JOB 1
List every lake named in the Mahood Falls text.
JOB 2
Reproduce the Mahood Falls text from "Mahood Falls is a waterfall" to "stores or services.".

SOURCE EXTRACT
■ ■ ■

Mahood Falls is a waterfall in Wells Gray Provincial Park located on the Canim River between Canim Lake and Mahood Lake and northeast of 100 Mile House, British Columbia, Canada. The waterfall is 30 m high.

Mahood Falls is also a small community spread out along 5 km of road east of Roserim Lake and south of Canim Lake. The population is about 50 people. There was a post office there until 1990, but presently there are no stores or services.

Nearby Mahood Lake and, later, the Mahood Falls community were named after James Adam Mahood who was in charge of a Canadian Pacific Railway survey in this area in 1872.

Joan Uhrig (née McNeil) was born in 1935 at Canim Lake and grew up on the McNeil Ranch, now operated by the third generation of McNeils. According to her, the waterfall was unnamed during the family's early years at Canim Lake and considered to be part of nearby Canim Falls. When the post office was established in the 1950s and named Mahood Falls, tourists on the new road to Mahood Lake began asking for directions to see the waterfall. Answering repeatedly that there was no waterfall became so tiresome that the McNeils selected this waterfall to which they could send the curious tourists. Only the community, not the waterfall, is an official name in the British Columbia Gazetteer.

■ ■ ■

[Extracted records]

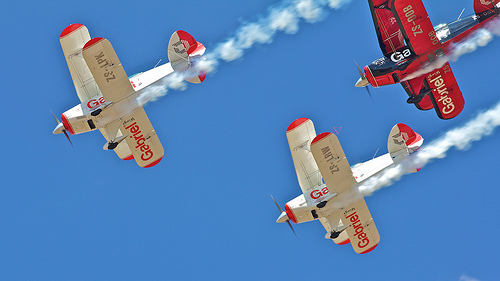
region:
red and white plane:
[45, 19, 200, 169]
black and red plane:
[356, 0, 499, 122]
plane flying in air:
[273, 113, 418, 249]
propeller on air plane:
[51, 112, 72, 144]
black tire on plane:
[106, 140, 119, 151]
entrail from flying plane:
[405, 12, 498, 84]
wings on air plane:
[58, 23, 165, 169]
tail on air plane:
[389, 120, 424, 170]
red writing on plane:
[128, 122, 154, 163]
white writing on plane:
[434, 73, 455, 116]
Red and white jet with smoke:
[24, 18, 224, 183]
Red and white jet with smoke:
[247, 106, 482, 271]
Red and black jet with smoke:
[343, 3, 494, 123]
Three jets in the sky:
[40, 12, 497, 255]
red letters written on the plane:
[341, 209, 376, 251]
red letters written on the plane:
[117, 118, 155, 166]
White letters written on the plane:
[426, 71, 461, 117]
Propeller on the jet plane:
[26, 106, 86, 160]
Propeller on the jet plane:
[256, 181, 300, 246]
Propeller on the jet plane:
[330, 52, 380, 114]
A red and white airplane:
[35, 15, 222, 167]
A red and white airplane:
[273, 110, 428, 255]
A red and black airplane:
[348, 0, 498, 118]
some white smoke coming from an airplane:
[85, 0, 346, 122]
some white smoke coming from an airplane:
[317, 105, 497, 210]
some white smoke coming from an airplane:
[400, 16, 496, 77]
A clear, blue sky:
[1, 2, 496, 277]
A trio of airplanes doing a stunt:
[43, 2, 499, 252]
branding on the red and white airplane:
[120, 110, 156, 163]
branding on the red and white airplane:
[342, 207, 377, 252]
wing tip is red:
[61, 23, 83, 36]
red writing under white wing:
[126, 122, 153, 162]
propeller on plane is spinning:
[50, 108, 76, 146]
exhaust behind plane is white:
[144, 1, 347, 101]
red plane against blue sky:
[356, 0, 499, 119]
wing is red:
[392, 0, 441, 57]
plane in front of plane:
[275, 117, 439, 254]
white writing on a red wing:
[430, 71, 457, 118]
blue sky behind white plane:
[1, 5, 499, 280]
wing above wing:
[287, 116, 328, 186]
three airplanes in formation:
[20, 22, 456, 230]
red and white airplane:
[42, 37, 242, 148]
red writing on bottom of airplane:
[104, 78, 165, 182]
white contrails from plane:
[119, 9, 319, 126]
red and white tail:
[146, 11, 233, 96]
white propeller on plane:
[37, 100, 82, 154]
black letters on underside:
[82, 53, 123, 100]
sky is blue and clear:
[72, 147, 195, 277]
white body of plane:
[93, 66, 188, 111]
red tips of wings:
[59, 30, 115, 80]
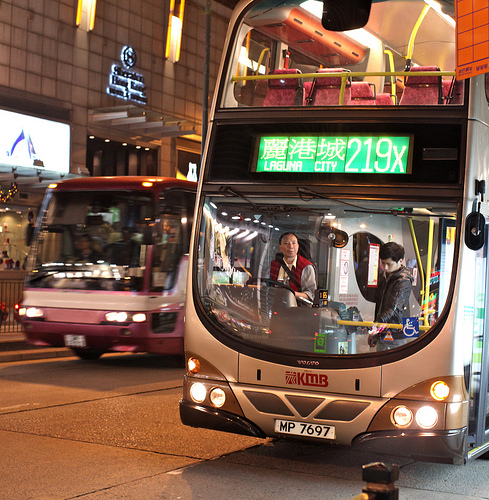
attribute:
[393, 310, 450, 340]
sticker — handicapped, accessible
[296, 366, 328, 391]
letters — red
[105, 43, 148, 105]
black sign — lighted, above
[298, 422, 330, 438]
7697 — written, numbers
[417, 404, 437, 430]
headlight — on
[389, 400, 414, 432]
headlight — on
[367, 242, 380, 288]
paper — red, white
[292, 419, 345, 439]
number — written, 7697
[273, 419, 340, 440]
license plate — white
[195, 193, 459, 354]
window — bus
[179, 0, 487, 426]
bus — black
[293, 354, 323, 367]
letters — silver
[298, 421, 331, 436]
numbers 7697 — written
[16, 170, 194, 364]
bus — pink, white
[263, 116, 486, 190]
sign — electronic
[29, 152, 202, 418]
bus — passenger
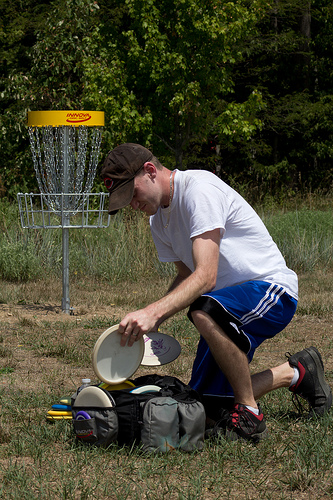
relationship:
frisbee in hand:
[92, 323, 152, 389] [107, 308, 156, 350]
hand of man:
[107, 308, 156, 350] [89, 133, 321, 437]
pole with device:
[59, 176, 82, 309] [22, 109, 105, 218]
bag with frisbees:
[57, 374, 210, 457] [76, 384, 114, 408]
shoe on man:
[202, 397, 273, 447] [89, 133, 321, 437]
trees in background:
[6, 3, 332, 130] [4, 5, 318, 30]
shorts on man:
[188, 273, 299, 406] [89, 133, 321, 437]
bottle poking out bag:
[79, 380, 95, 394] [57, 374, 210, 457]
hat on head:
[95, 144, 156, 215] [94, 147, 176, 224]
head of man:
[94, 147, 176, 224] [89, 133, 321, 437]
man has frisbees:
[89, 133, 321, 437] [76, 384, 114, 408]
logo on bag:
[72, 425, 99, 441] [57, 374, 210, 457]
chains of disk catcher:
[33, 128, 102, 198] [23, 107, 115, 134]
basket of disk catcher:
[16, 189, 114, 238] [23, 107, 115, 134]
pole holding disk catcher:
[59, 176, 82, 309] [23, 107, 115, 134]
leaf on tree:
[86, 64, 94, 72] [35, 7, 149, 117]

■ ■ ■

RESULT 1
Canim Lake, Mahood Lake, Roserim Lake

RESULT 2
Mahood Falls is a waterfall in Wells Gray Provincial Park located on the Canim River between Canim Lake and Mahood Lake and northeast of 100 Mile House, British Columbia, Canada. The waterfall is 30 m high.

Mahood Falls is also a small community spread out along 5 km of road east of Roserim Lake and south of Canim Lake. The population is about 50 people. There was a post office there until 1990, but presently there are no stores or services.